(Collected data entries)

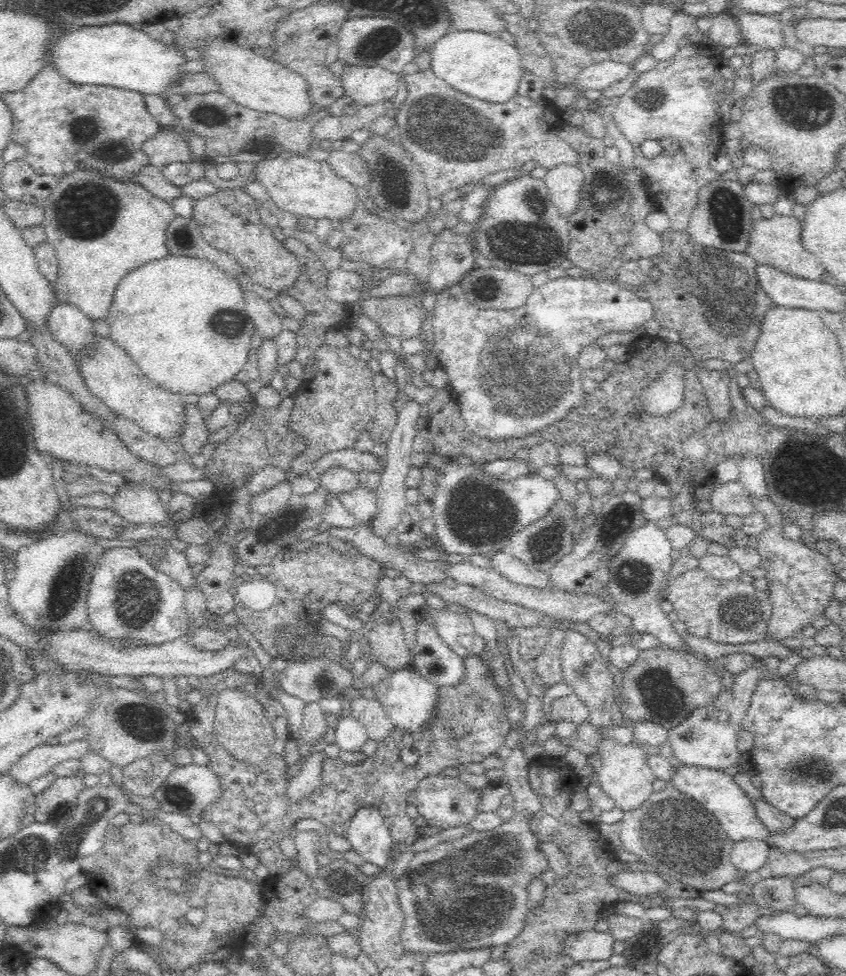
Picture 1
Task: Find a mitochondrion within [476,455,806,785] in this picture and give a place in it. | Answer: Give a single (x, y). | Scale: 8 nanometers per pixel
(632, 575)

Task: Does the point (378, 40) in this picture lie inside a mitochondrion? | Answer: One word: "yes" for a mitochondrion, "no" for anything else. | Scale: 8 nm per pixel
yes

▶ Exercise brief
Return the entries above exactly, skipping any images.

▶ Finished exercise
Picture 1
Task: Find a mitochondrion within [476,455,806,785] in this picture and give a place in it. | Answer: Give a single (x, y). | Scale: 8 nanometers per pixel
(632, 575)

Task: Does the point (378, 40) in this picture lie inside a mitochondrion? | Answer: One word: "yes" for a mitochondrion, "no" for anything else. | Scale: 8 nm per pixel
yes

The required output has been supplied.